#### Records for the exercise

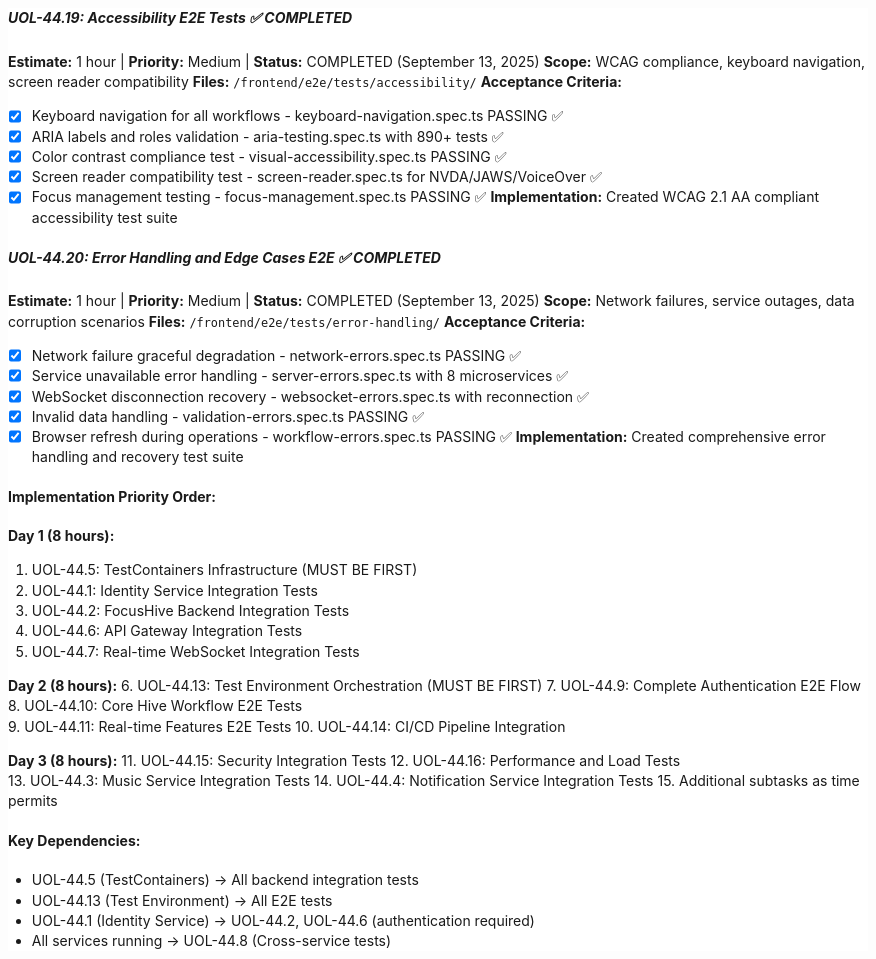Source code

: ##### UOL-44.19: Accessibility E2E Tests ✅ COMPLETED
**Estimate:** 1 hour | **Priority:** Medium | **Status:** COMPLETED (September 13, 2025)
**Scope:** WCAG compliance, keyboard navigation, screen reader compatibility
**Files:** `/frontend/e2e/tests/accessibility/`
**Acceptance Criteria:**
- [x] Keyboard navigation for all workflows - keyboard-navigation.spec.ts PASSING ✅
- [x] ARIA labels and roles validation - aria-testing.spec.ts with 890+ tests ✅
- [x] Color contrast compliance test - visual-accessibility.spec.ts PASSING ✅
- [x] Screen reader compatibility test - screen-reader.spec.ts for NVDA/JAWS/VoiceOver ✅
- [x] Focus management testing - focus-management.spec.ts PASSING ✅
**Implementation:** Created WCAG 2.1 AA compliant accessibility test suite

##### UOL-44.20: Error Handling and Edge Cases E2E ✅ COMPLETED
**Estimate:** 1 hour | **Priority:** Medium | **Status:** COMPLETED (September 13, 2025)
**Scope:** Network failures, service outages, data corruption scenarios
**Files:** `/frontend/e2e/tests/error-handling/`
**Acceptance Criteria:**
- [x] Network failure graceful degradation - network-errors.spec.ts PASSING ✅
- [x] Service unavailable error handling - server-errors.spec.ts with 8 microservices ✅
- [x] WebSocket disconnection recovery - websocket-errors.spec.ts with reconnection ✅
- [x] Invalid data handling - validation-errors.spec.ts PASSING ✅
- [x] Browser refresh during operations - workflow-errors.spec.ts PASSING ✅
**Implementation:** Created comprehensive error handling and recovery test suite

#### **Implementation Priority Order:**

**Day 1 (8 hours):**
1. UOL-44.5: TestContainers Infrastructure (MUST BE FIRST)
2. UOL-44.1: Identity Service Integration Tests  
3. UOL-44.2: FocusHive Backend Integration Tests
4. UOL-44.6: API Gateway Integration Tests
5. UOL-44.7: Real-time WebSocket Integration Tests

**Day 2 (8 hours):**
6. UOL-44.13: Test Environment Orchestration (MUST BE FIRST)
7. UOL-44.9: Complete Authentication E2E Flow
8. UOL-44.10: Core Hive Workflow E2E Tests  
9. UOL-44.11: Real-time Features E2E Tests
10. UOL-44.14: CI/CD Pipeline Integration

**Day 3 (8 hours):**
11. UOL-44.15: Security Integration Tests
12. UOL-44.16: Performance and Load Tests  
13. UOL-44.3: Music Service Integration Tests
14. UOL-44.4: Notification Service Integration Tests
15. Additional subtasks as time permits

#### **Key Dependencies:**
- UOL-44.5 (TestContainers) → All backend integration tests
- UOL-44.13 (Test Environment) → All E2E tests  
- UOL-44.1 (Identity Service) → UOL-44.2, UOL-44.6 (authentication required)
- All services running → UOL-44.8 (Cross-service tests)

########

What the task requires:
Return word for word the lines from the beginning of the entries through the line that contains "accessibility test suite", both ends included, but no pictures.

Output for this task:
Source code

: ##### UOL-44.19: Accessibility E2E Tests ✅ COMPLETED
**Estimate:** 1 hour | **Priority:** Medium | **Status:** COMPLETED (September 13, 2025)
**Scope:** WCAG compliance, keyboard navigation, screen reader compatibility
**Files:** `/frontend/e2e/tests/accessibility/`
**Acceptance Criteria:**
- [x] Keyboard navigation for all workflows - keyboard-navigation.spec.ts PASSING ✅
- [x] ARIA labels and roles validation - aria-testing.spec.ts with 890+ tests ✅
- [x] Color contrast compliance test - visual-accessibility.spec.ts PASSING ✅
- [x] Screen reader compatibility test - screen-reader.spec.ts for NVDA/JAWS/VoiceOver ✅
- [x] Focus management testing - focus-management.spec.ts PASSING ✅
**Implementation:** Created WCAG 2.1 AA compliant accessibility test suite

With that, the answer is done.